- **Page extract**
Start of Block
Eroding the Quality and Character of San Diego

| December 4, 2023 | 0 Comments

By Patty Ducey-Brooks (with content from Ben Christopher/CalMatters)

I am truly tired of having to make “the housing crisis” the focus of my articles on a regular basis.  However, what is being “forced on our lives” by our elected officials and certain governmental representatives is appalling.

The reason is, we have a pro-density mayor currently in office who has made this his primary platform and seeks attention regionally and nationally for his efforts to build housing at any cost. Recently, Gloria enjoyed speaking to builders, housing financiers, politicians and academics gathered at a conference where most of the programming served as an unofficial advertisement for the host city’s ADU program. 

Because I think it’s very relevant and well stated, I’ve elected to include editorial and commentary from CalMatters, which is identified as a nonpartisan and nonprofit news organization bringing Californians stories that probe, explain and explore solutions to quality-of-life issues while holding our leaders accountable.

According to Ben Christopher, a reporter with CalMatters, “San Diego has hacked the state housing law to build ADU apartment buildings.” 

In his recent update on the topic, Christopher states, “In the minds of most Californians, accessory dwelling units — ADUs, short — bring to mind words like small, subtle and cute. However, none of which describe the side-by-side ADU duplexes on E Street in Golden Hills, which are perched at the edge of San Diego’s desirable Golden Hill neighborhood, there’s nothing dainty or diminutive about these three-story structures.”

He added, like dozens of small and not-so-small apartment buildings across San Diego, the structures on E Street are ADUs in only one way: They were permitted under the city’s ADU Bonus Program. 

The city’s one-of-a-kind ordinance offers landlords a one-for-one deal. If they agree to construct an ADU and keep the rent low enough for San Diegans making under a certain income, they’re automatically permitted to build a second “bonus” unit, which they can rent at whatever price they like.
End of Block
[Saved data entries]
Start of Block
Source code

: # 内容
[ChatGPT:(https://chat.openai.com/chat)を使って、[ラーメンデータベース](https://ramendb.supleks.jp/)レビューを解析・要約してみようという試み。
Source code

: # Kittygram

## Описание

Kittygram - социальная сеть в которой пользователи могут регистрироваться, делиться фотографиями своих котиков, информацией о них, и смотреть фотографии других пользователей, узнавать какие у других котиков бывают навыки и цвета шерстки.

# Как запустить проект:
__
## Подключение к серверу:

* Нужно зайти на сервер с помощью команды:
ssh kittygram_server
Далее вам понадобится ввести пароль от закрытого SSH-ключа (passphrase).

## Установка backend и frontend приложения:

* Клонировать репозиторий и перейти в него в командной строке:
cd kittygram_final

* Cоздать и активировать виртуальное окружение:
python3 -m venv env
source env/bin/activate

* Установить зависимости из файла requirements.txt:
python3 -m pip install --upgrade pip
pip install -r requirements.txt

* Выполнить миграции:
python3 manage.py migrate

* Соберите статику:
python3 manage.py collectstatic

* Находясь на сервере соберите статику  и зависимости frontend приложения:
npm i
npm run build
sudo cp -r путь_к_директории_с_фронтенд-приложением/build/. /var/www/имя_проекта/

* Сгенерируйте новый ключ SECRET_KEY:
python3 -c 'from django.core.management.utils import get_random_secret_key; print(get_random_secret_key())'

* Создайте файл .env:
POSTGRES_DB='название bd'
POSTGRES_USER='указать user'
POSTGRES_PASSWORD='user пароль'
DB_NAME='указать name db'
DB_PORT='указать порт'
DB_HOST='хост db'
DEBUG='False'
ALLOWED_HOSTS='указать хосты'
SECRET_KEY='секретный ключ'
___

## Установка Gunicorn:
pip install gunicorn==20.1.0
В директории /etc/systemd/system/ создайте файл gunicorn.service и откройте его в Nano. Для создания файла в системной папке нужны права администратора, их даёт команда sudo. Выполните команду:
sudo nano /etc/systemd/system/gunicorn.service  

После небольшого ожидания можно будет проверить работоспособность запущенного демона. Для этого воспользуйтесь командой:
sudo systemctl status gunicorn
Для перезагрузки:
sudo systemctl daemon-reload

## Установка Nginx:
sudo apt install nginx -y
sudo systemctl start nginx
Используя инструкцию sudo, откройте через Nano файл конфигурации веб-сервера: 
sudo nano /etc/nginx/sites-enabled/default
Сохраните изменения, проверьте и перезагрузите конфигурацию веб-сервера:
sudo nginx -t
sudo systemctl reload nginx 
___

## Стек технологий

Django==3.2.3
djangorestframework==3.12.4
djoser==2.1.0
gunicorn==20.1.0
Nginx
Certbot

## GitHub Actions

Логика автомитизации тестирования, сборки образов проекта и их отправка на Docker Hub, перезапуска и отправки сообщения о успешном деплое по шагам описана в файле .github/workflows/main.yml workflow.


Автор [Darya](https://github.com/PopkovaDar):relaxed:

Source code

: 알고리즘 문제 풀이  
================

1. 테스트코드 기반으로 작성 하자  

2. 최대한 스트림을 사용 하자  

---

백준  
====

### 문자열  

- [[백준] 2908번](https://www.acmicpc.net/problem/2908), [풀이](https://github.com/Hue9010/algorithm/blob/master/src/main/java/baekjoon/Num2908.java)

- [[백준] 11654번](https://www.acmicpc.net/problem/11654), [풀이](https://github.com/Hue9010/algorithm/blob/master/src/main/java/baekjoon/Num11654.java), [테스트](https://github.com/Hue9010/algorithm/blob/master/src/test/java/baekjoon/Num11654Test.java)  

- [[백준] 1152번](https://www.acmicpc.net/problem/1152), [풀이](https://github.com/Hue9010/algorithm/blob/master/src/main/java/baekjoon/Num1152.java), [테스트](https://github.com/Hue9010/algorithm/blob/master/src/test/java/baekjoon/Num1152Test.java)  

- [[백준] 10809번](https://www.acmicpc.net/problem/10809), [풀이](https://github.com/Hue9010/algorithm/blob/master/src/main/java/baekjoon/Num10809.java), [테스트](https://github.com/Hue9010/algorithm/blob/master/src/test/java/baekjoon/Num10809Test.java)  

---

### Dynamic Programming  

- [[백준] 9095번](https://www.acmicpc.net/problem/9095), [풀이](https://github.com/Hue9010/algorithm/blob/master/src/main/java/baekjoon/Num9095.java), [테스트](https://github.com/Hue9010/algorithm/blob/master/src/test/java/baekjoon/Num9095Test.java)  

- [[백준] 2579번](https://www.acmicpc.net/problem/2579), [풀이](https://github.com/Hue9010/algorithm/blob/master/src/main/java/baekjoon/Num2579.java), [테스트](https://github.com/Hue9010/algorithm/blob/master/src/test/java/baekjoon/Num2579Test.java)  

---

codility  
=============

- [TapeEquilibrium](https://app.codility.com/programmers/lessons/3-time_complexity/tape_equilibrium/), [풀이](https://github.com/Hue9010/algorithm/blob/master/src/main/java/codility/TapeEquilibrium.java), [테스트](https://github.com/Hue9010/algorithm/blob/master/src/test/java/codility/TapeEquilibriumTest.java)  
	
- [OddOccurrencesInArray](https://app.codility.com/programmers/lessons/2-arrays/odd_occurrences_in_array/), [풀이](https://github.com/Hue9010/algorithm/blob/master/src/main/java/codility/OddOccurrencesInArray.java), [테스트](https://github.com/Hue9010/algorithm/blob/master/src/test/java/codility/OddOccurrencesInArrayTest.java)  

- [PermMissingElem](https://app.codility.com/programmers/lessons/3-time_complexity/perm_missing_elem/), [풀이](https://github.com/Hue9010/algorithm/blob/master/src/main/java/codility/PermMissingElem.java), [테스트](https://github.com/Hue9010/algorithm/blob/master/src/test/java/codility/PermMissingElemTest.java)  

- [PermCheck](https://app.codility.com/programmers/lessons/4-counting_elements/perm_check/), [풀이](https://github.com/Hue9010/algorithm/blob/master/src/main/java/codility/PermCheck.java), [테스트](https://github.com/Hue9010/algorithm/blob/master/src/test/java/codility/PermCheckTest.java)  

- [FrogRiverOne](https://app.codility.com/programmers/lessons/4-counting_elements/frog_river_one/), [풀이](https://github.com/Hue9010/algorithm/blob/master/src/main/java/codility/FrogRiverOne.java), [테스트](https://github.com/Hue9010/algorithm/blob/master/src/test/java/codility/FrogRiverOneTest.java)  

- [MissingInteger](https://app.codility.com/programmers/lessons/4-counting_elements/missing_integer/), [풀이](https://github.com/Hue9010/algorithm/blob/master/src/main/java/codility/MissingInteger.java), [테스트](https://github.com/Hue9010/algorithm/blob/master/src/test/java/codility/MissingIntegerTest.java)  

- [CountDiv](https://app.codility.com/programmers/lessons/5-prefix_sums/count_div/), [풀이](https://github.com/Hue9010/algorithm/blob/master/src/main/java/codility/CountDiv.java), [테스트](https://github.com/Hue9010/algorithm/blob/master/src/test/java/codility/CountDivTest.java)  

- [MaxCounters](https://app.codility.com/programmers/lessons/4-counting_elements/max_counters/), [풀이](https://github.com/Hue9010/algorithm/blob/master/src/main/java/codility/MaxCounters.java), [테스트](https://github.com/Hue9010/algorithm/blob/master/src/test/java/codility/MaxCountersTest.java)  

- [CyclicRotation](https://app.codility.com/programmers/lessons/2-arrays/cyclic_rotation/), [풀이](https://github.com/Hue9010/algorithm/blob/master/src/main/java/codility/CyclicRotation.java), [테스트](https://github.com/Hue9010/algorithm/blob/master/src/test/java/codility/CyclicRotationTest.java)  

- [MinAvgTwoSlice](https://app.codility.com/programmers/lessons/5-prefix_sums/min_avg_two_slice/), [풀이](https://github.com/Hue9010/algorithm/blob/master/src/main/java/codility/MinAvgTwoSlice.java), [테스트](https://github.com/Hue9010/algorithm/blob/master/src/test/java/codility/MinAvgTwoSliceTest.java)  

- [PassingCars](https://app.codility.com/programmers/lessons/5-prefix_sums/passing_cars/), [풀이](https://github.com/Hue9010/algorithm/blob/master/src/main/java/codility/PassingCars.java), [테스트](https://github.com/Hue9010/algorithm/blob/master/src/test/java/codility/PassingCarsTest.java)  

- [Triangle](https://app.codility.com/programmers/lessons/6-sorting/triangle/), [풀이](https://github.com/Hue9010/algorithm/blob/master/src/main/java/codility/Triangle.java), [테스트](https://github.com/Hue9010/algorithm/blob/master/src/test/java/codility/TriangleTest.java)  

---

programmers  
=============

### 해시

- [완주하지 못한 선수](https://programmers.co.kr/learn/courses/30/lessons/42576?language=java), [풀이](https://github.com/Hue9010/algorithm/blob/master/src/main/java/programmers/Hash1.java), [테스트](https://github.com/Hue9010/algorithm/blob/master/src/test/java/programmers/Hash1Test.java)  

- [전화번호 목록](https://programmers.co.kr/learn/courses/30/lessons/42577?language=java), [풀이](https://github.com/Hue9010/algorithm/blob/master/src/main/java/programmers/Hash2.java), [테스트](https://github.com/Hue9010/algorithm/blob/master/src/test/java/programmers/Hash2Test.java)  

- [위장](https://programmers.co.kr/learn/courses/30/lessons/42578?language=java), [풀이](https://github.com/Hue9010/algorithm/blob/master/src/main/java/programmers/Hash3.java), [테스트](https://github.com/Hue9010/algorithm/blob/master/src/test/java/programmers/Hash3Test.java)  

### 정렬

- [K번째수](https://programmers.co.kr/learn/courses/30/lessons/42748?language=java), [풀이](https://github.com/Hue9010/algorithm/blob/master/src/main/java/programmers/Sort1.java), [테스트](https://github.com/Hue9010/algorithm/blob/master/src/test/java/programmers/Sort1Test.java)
End of Block
- **What to do**
1: In the San Diego housing article, which groups of people are named as gathered at the conference where Gloria spoke?
2: Please carry on the San Diego housing article from where it stops.

- **Responses per task**
1: Builders, housing financiers, politicians and academics.

2:
In parts of the city far from public transit, the 2021 city program offers a one-off: Alongside the main house and the two ADUs already permitted under state law, the city allows for a maximum of five units on one property.

But in bus-and train-adjacent “transit priority” areas, a designation that covers much of San Diego’s urban core, a landlord can alternate affordable and bonus units again and again and again. Technically, there are limits. City zoning set a maximum height on buildings, and a more complicated regulatory formula caps how much built floorspace can dominate a parcel. 

You can squeeze in an awful lot of ADUs within those parameters. Hence, the project on E Street: A single family lot with nine apartment units on it, four of them ADUs, two of them affordable. And that’s not an especially extravagant use of the program.

David Pearson, according to Christopher, whose design shop, PALO, designed the E Street duplexes, said his largest permitted project, located behind an existing 76-unit apartment building, comes with 36 “ADUs.”

There’s a word for 36 units stacked in row on top of one another. Even Pearson can’t help but grin and use scare quotes when he uses the term “ADU.” The city’s “crafty little maneuver” allows developers to “effectively build an apartment building out of ADUs.” 

“It’s really ADUs only in name,” Pearson said.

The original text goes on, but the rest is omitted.